━━━ DATA FOR REVIEW

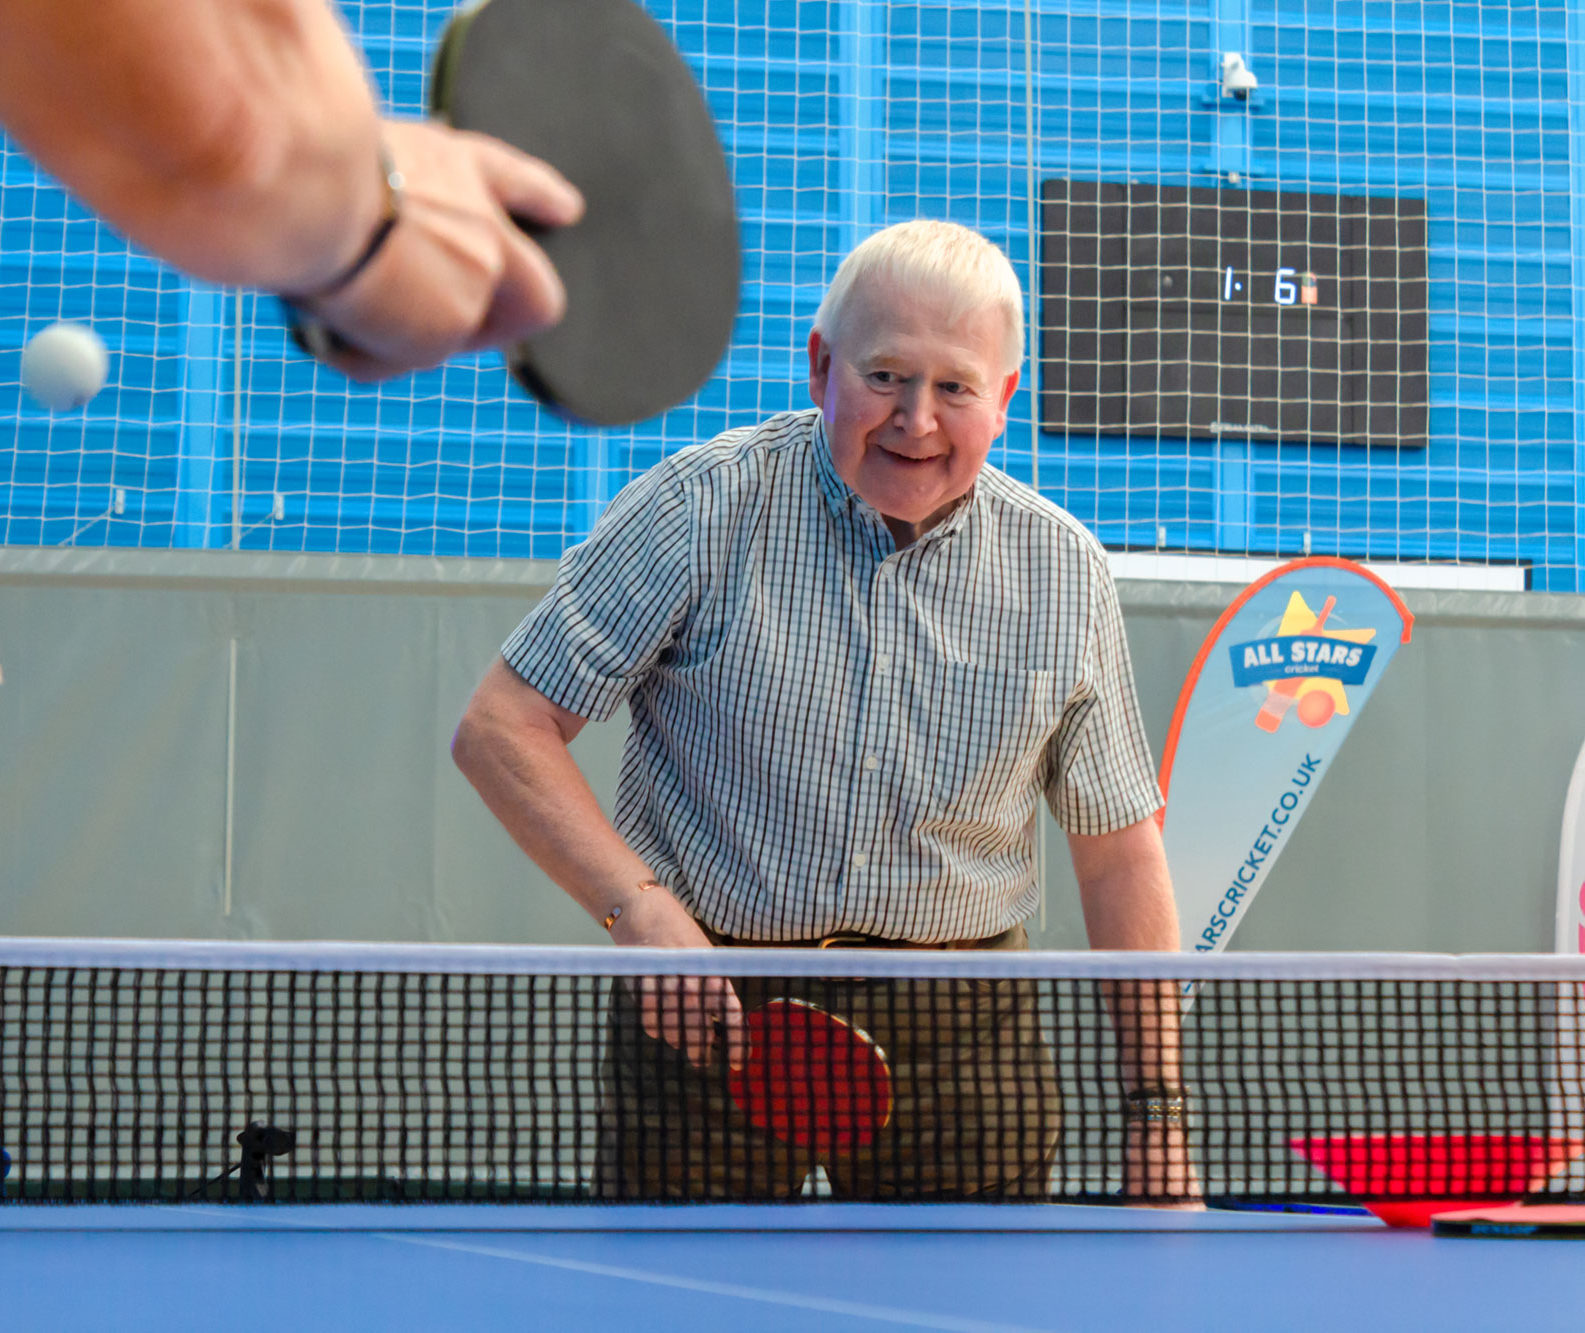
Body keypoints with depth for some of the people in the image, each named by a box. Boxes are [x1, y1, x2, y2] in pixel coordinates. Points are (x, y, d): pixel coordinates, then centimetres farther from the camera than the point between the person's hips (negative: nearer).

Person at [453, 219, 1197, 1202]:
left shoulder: (1063, 575, 1)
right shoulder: (704, 509, -8)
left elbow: (1119, 853, 8)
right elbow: (503, 729, -7)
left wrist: (1161, 1114, 3)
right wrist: (646, 915, -19)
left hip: (961, 1036, 2)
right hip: (709, 1009, -2)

━━━━━━

■ **TO DO**
Please set out every line of the records above as a numbered list, skipping blank lines and leaving out the pictures.

■ **ANSWER FOR THIS EXERCISE**
1. Body keypoints with depth for some of the people in the image, each named by a box. Boxes are [x1, y1, x2, y2] in pixel coordinates. Points are (x, y, d): pixel coordinates, then centimetres farther from the camera than the point between the person's hips (negative: nearer).
2. Person at [453, 219, 1197, 1202]:
3. left shoulder: (1063, 575, 1)
4. right shoulder: (704, 509, -8)
5. left elbow: (1119, 853, 8)
6. right elbow: (503, 729, -7)
7. left wrist: (1161, 1114, 3)
8. right wrist: (646, 915, -19)
9. left hip: (961, 1036, 2)
10. right hip: (709, 1009, -2)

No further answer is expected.